By David Moncrief
The Auburn Rubber Company is best known for its toys although it started out as a tire manufacturer. First located in Auburn, Indiana, the company name was changed in 1913 from Double Fabric Tire Company to Auburn Rubber.
In the mid-1930's they began making rubber toys some of which were soldiers, trucks, tractors, and motorcycles. Most of the toys produced were sold in 5-and-10 cent stores across the country. The company was sold in 1959 and eventually went out of business in 1969. However, the fascination with Auburn Rubber toys continues to this day and collectors are willing to pay top dollar for these toys.
IMPORTANT: Before washing or cleaning - Do a small spot clean on the bottom where it can't be seen to be sure the color does not come off or fade.
Word of Caution: When cleaning any old or vintage toy, handle with care.
If your toy is dusty as well as dirty, you should first brush it lightly with a soft bristled toothbrush or small paint brush to removed as much of the dust as possible.
Next wash it using a very mild soap (ie, dish washing soap like Ivory) and a very soft rag to clean the remaining dirt off and then rinse under cool water.

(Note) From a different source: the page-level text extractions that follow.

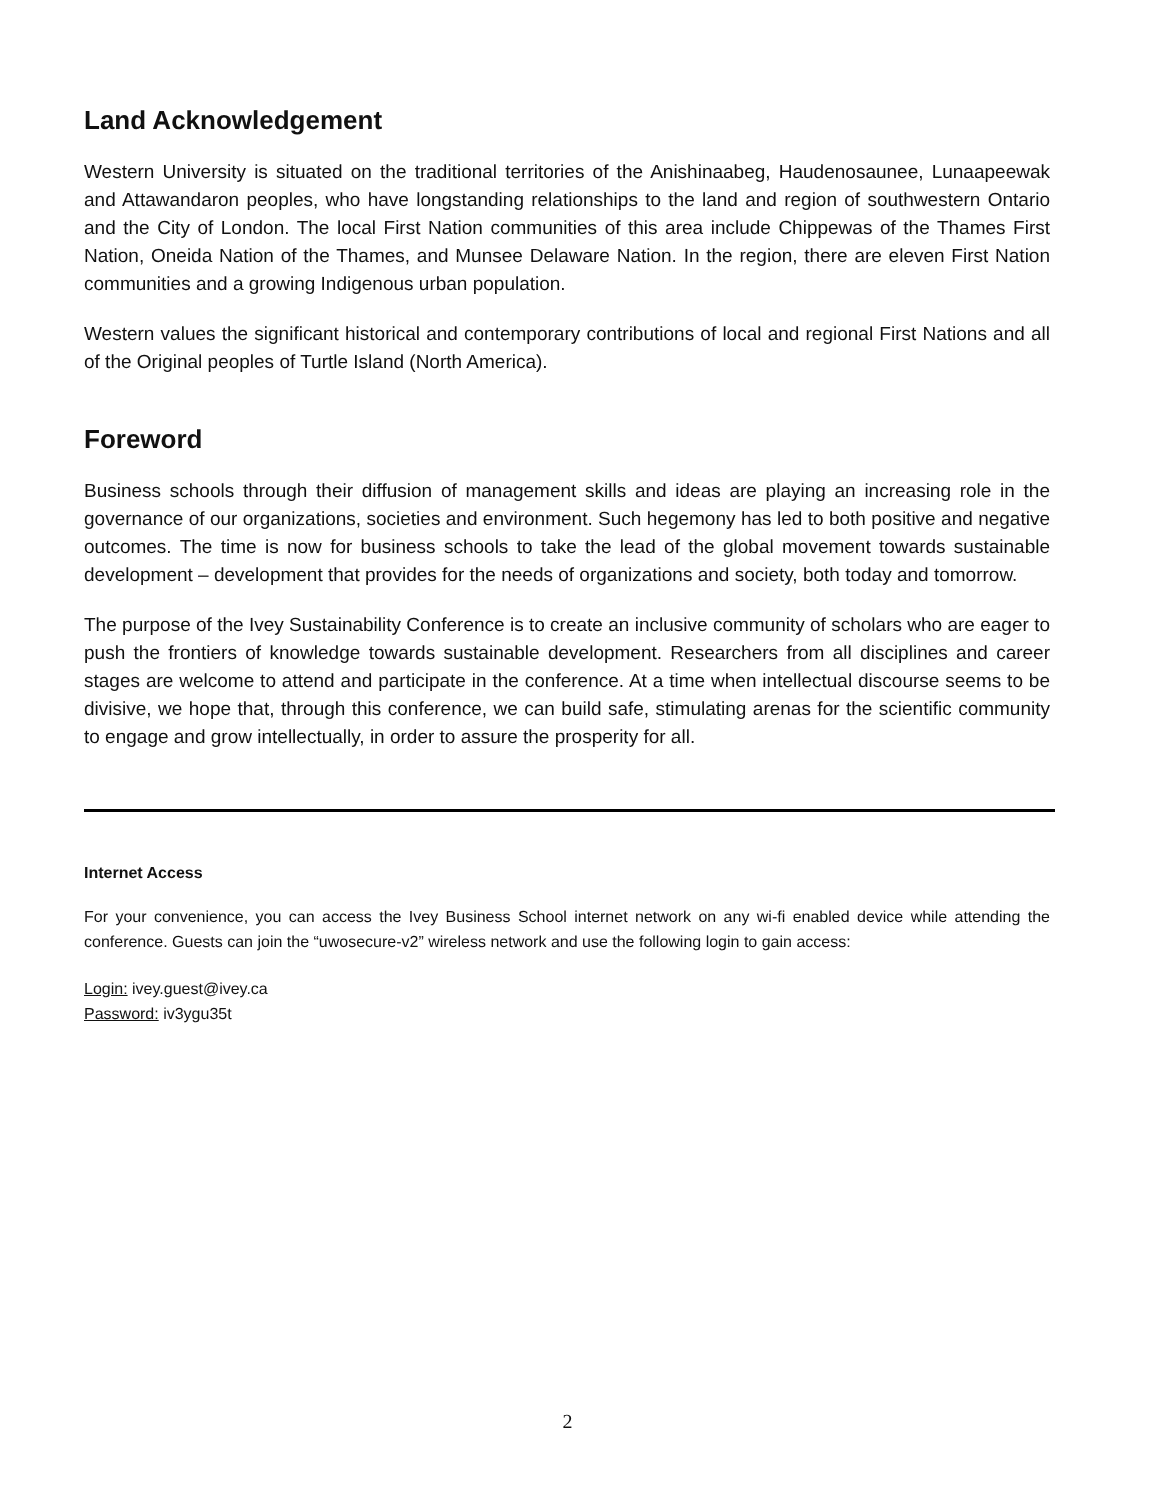Land Acknowledgement
Western University is situated on the traditional territories of the Anishinaabeg, Haudenosaunee, Lunaapeewak and Attawandaron peoples, who have longstanding relationships to the land and region of southwestern Ontario and the City of London. The local First Nation communities of this area include Chippewas of the Thames First Nation, Oneida Nation of the Thames, and Munsee Delaware Nation. In the region, there are eleven First Nation communities and a growing Indigenous urban population.
Western values the significant historical and contemporary contributions of local and regional First Nations and all of the Original peoples of Turtle Island (North America).
Foreword
Business schools through their diffusion of management skills and ideas are playing an increasing role in the governance of our organizations, societies and environment. Such hegemony has led to both positive and negative outcomes. The time is now for business schools to take the lead of the global movement towards sustainable development – development that provides for the needs of organizations and society, both today and tomorrow.
The purpose of the Ivey Sustainability Conference is to create an inclusive community of scholars who are eager to push the frontiers of knowledge towards sustainable development. Researchers from all disciplines and career stages are welcome to attend and participate in the conference. At a time when intellectual discourse seems to be divisive, we hope that, through this conference, we can build safe, stimulating arenas for the scientific community to engage and grow intellectually, in order to assure the prosperity for all.
Internet Access
For your convenience, you can access the Ivey Business School internet network on any wi-fi enabled device while attending the conference. Guests can join the “uwosecure-v2” wireless network and use the following login to gain access:
Login: ivey.guest@ivey.ca
Password: iv3ygu35t
2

Let the toy AIR DRY completely on a towel. DO NOT use a hair dryer or any other artificial heat method to speed the drying process as this can damage the rubber.
Once the toy is totally dry the best way to preserve the toy is to use Original Armor All (OAA) solution on it. You can use liberal amounts on the car but avoid rubbing as this may remove some of the color. Blot off excess solution gently with soft rag, tissues or paper towels - DO NOT RUB. The integrity of the toy can be maintained by applying OAA once a year.
To keep your Auburn Rubber toy in best condition, it should be kept from direct sunlight and heat.